=== DIRECTIONS ===
Please copy out the data below, word for word, from the line with "kingdom: Animalia" up to and including the line with "scientific name: Coccinella septempunctata".

◇ ◇ ◇

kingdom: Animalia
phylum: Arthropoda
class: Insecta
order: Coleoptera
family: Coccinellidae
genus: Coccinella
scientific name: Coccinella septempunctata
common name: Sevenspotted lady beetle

◇ ◇ ◇

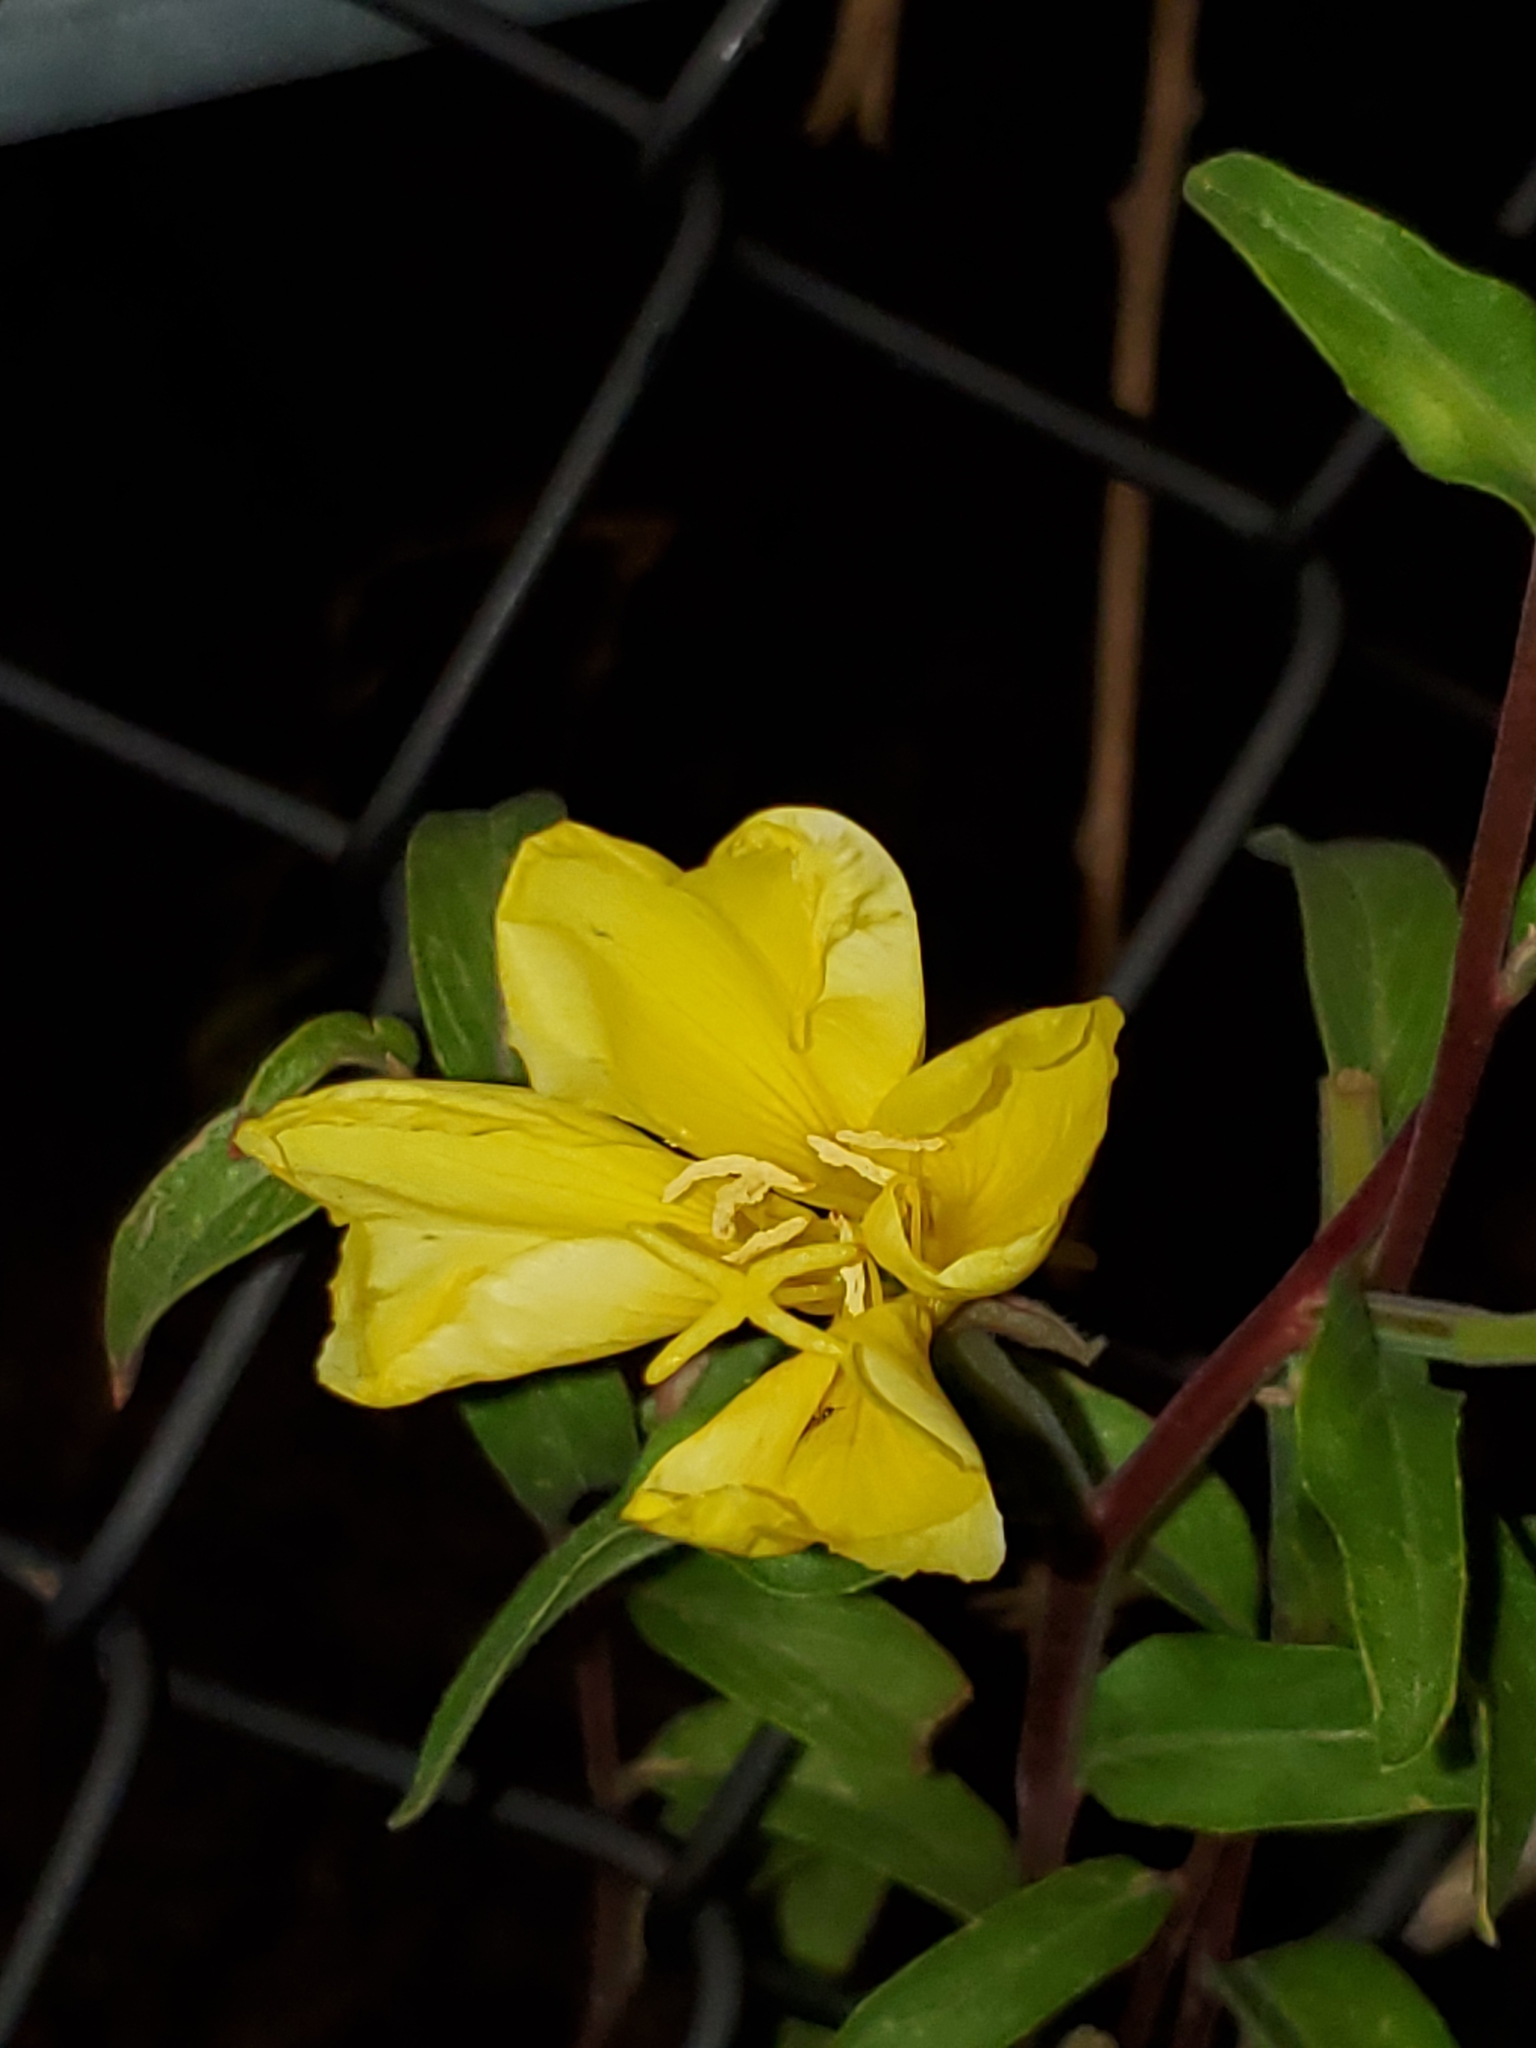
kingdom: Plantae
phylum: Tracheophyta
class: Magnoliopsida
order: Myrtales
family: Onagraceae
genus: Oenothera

◇ ◇ ◇

=== RESPONSE TO THE EXERCISE ===
kingdom: Animalia
phylum: Arthropoda
class: Insecta
order: Coleoptera
family: Coccinellidae
genus: Coccinella
scientific name: Coccinella septempunctata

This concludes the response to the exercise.